WORK ITEM - Return the full listing exactly as it is written.

________

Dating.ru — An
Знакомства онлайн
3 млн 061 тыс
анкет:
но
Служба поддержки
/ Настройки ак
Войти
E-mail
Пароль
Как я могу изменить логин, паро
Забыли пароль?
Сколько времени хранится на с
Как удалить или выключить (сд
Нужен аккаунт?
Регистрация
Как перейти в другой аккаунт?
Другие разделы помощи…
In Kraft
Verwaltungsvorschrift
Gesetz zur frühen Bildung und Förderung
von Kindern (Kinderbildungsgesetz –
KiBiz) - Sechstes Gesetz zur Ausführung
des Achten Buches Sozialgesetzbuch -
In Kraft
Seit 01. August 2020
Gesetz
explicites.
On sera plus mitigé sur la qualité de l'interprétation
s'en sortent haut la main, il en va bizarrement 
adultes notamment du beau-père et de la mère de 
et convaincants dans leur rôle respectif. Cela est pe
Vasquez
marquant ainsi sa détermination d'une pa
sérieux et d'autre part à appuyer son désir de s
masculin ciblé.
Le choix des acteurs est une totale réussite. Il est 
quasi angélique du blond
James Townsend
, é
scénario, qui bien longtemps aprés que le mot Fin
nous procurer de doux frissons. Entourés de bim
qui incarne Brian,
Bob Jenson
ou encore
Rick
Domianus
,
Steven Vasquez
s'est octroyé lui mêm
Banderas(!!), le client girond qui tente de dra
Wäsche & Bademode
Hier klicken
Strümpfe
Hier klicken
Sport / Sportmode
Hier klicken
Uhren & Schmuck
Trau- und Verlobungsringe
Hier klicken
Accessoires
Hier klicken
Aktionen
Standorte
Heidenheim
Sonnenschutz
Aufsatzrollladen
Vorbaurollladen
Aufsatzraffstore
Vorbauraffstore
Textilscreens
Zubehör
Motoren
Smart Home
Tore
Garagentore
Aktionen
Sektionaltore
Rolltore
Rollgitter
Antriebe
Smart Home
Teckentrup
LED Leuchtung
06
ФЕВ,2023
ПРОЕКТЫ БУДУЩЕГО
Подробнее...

________

SOLUTION FOR THIS PROBLEM -
Dating.ru — An
Знакомства онлайн
3 млн 061 тыс
анкет:
но
Служба поддержки
/ Настройки ак
Войти
E-mail
Пароль
Как я могу изменить логин, паро
Забыли пароль?
Сколько времени хранится на с
Как удалить или выключить (сд
Нужен аккаунт?
Регистрация
Как перейти в другой аккаунт?
Другие разделы помощи…
In Kraft
Verwaltungsvorschrift
Gesetz zur frühen Bildung und Förderung
von Kindern (Kinderbildungsgesetz –
KiBiz) - Sechstes Gesetz zur Ausführung
des Achten Buches Sozialgesetzbuch -
In Kraft
Seit 01. August 2020
Gesetz
explicites.
On sera plus mitigé sur la qualité de l'interprétation
s'en sortent haut la main, il en va bizarrement 
adultes notamment du beau-père et de la mère de 
et convaincants dans leur rôle respectif. Cela est pe
Vasquez
marquant ainsi sa détermination d'une pa
sérieux et d'autre part à appuyer son désir de s
masculin ciblé.
Le choix des acteurs est une totale réussite. Il est 
quasi angélique du blond
James Townsend
, é
scénario, qui bien longtemps aprés que le mot Fin
nous procurer de doux frissons. Entourés de bim
qui incarne Brian,
Bob Jenson
ou encore
Rick
Domianus
,
Steven Vasquez
s'est octroyé lui mêm
Banderas(!!), le client girond qui tente de dra
Wäsche & Bademode
Hier klicken
Strümpfe
Hier klicken
Sport / Sportmode
Hier klicken
Uhren & Schmuck
Trau- und Verlobungsringe
Hier klicken
Accessoires
Hier klicken
Aktionen
Standorte
Heidenheim
Sonnenschutz
Aufsatzrollladen
Vorbaurollladen
Aufsatzraffstore
Vorbauraffstore
Textilscreens
Zubehör
Motoren
Smart Home
Tore
Garagentore
Aktionen
Sektionaltore
Rolltore
Rollgitter
Antriebe
Smart Home
Teckentrup
LED Leuchtung
06
ФЕВ,2023
ПРОЕКТЫ БУДУЩЕГО
Подробнее...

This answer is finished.